Sarah Kate Ellis, president of the advocacy group GLAAD, said corporate leaders need to step up for their LGBTQ employees and consumers and “not bow to pressure from activists who call for censorship.”
More brands are caught up in cultural issues in part because of social media.
“It’s always been best practice for me for brands to stay away from super controversial issues that aren’t directly related to their business,” said Tim Calkins, a marketing professor at Northwestern University’s Kellogg School of Management. “The problem is that today there are many issues that are controversial.”
The campaign against Target comes amid a record number of anti-LBGT bills introduced in state houses this year and escalating political attacks on transgender people by leading Republican presidential candidates.
Companies such as Bud Light and Nike have also been targeted for promotional campaigns featuring transgender people.
Disney is also caught in a protracted battle with Florida Gov. Ron DeSantis, stemming from legislation he signed that prohibits teachers from discussing sexual orientation and gender identity in the classroom, known by critics as “Don’t Say Gay.”
And the Los Angeles Dodgers this week also reversed course and extended a new invitation to a group of creeps after previously disinviting them from the team’s upcoming Pride Night at Dodger Stadium.

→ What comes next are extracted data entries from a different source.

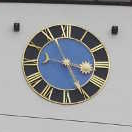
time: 3:25
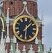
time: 1:30
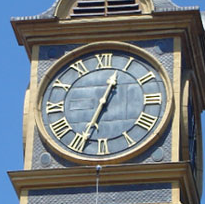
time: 12:33
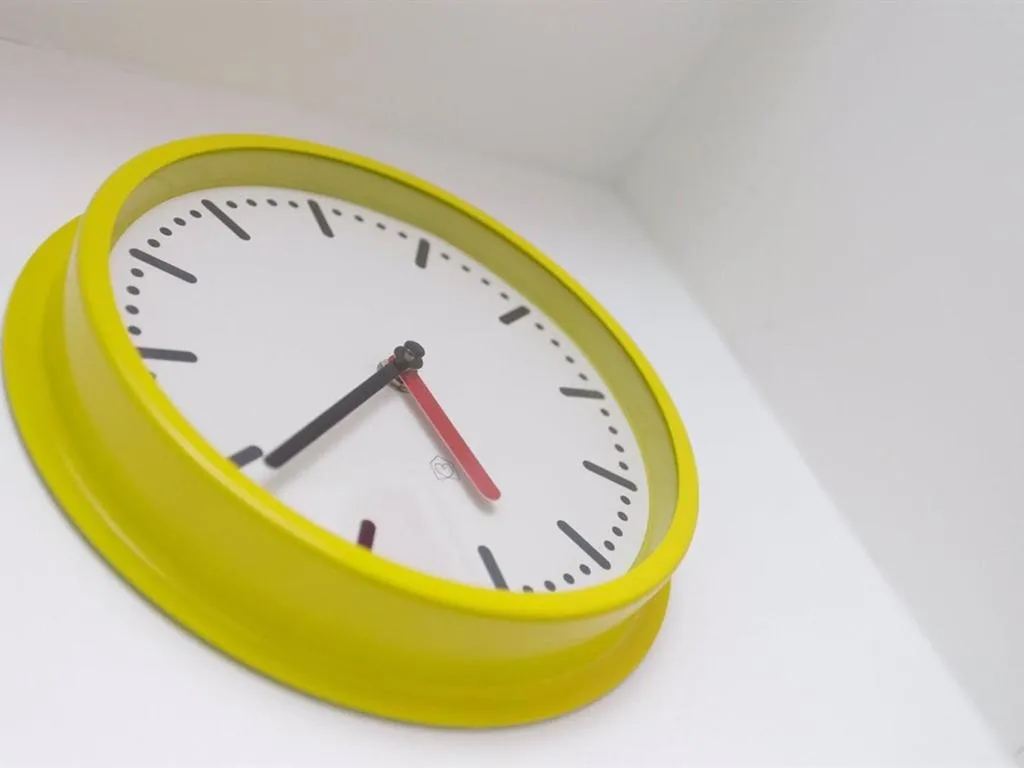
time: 5:39
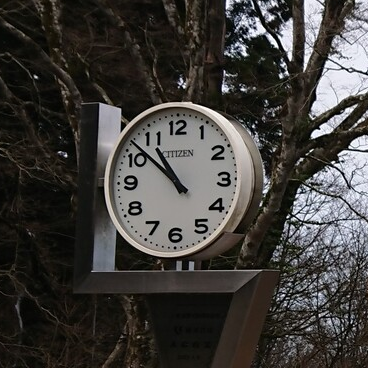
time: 10:51
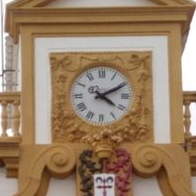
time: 4:10
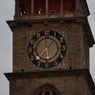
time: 1:37
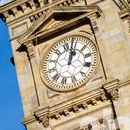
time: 1:02
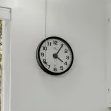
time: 4:05
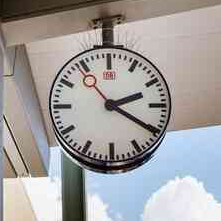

Although Target was acting to protect employees, some corporate marketing experts say the company’s response could encourage opponents of gay and transgender rights to target other brands.
They questioned why Target couldn’t try other solutions, such as increasing store security or trying to educate customers and employees, before pulling the products altogether.
“It sounds like you’re falling for a bully,” said Paul Argenti, a professor of corporate communications at Dartmouth University’s Tuck School of Business. “It sets a dangerous precedent.”